I am rigging out a resurrected Beavertail B2 (Waterman) that had seen better days with a new 50HP Yamaha TLR (2 stroke) engine and need suggestions on prop pitch and / or brands. Also if anyone knows if there is enough room in the gunnel for a Yamaha 704 single binnacle control before I cut any holes would be great too.


----------



## aflatsnut (Feb 12, 2010)

Try contacting BT to see if they have any data, also the folks at Power Tech props are very helpful, they have tested many boat/motor combinations.

Bob

[email protected]

http://www.ptprop.com/component/option,com_contact/Itemid,3/


----------



## [email protected] (Oct 12, 2010)

Mark @ Beavertail sent me a prop guy's phone number but when I call there has been no answer. Mark did not give me a prop pitch. I like the painted Yamaha SS props because we are always digging oysters with the props and all the thinner aftermarket props bend. The boat I just finished has a 4 Blade Power-tech on it that seems to work well. Power-tech leaves some steel in their prop blades too. I will email the contact in your reply. Thanks


----------



## skinnywater3 (Feb 8, 2009)

Ive got a PT SCB13 that might be perfect for you, it is nearly brand new with very low hours..
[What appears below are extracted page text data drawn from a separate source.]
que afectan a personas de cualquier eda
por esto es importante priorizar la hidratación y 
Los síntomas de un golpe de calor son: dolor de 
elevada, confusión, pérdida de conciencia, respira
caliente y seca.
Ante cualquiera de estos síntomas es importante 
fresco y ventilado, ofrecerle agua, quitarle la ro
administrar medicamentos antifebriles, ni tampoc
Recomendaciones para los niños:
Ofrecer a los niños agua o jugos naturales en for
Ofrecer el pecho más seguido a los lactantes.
let me know if you are interested.


----------



## [email protected] (Oct 12, 2010)

Thanks.......Skinnywater3,

I have a job in my shop right now for a new custom polling platform and this boat has a Yamaha 50 so I am going to use the prop this week to test my Beavertail and will get back to you after.


----------



## skinnywater3 (Feb 8, 2009)

still interested?


----------



## Barbs_deep (Jul 4, 2010)

I love my Powertech SCB4 12 pitch on my BT, non jack plate..


----------



## diliberoj (Jan 5, 2011)

Michigan Wheel 5 blade over the hub exhaust 17P.










Insane holeshot. Top end in a loaded B2 was 38.


----------



## swaddict (Dec 19, 2009)

> Michigan Wheel 5 blade over the hub exhaust 17P.
> 
> 
> 
> ...


how's the handling/steering with the 5 blade?


----------



## diliberoj (Jan 5, 2011)

steering is not bad.  the only drawback i noticed is it a bit louder than a standard through the hub exhaust.


----------



## aflatsnut (Feb 12, 2010)

Dirty_south_BT PM sent


----------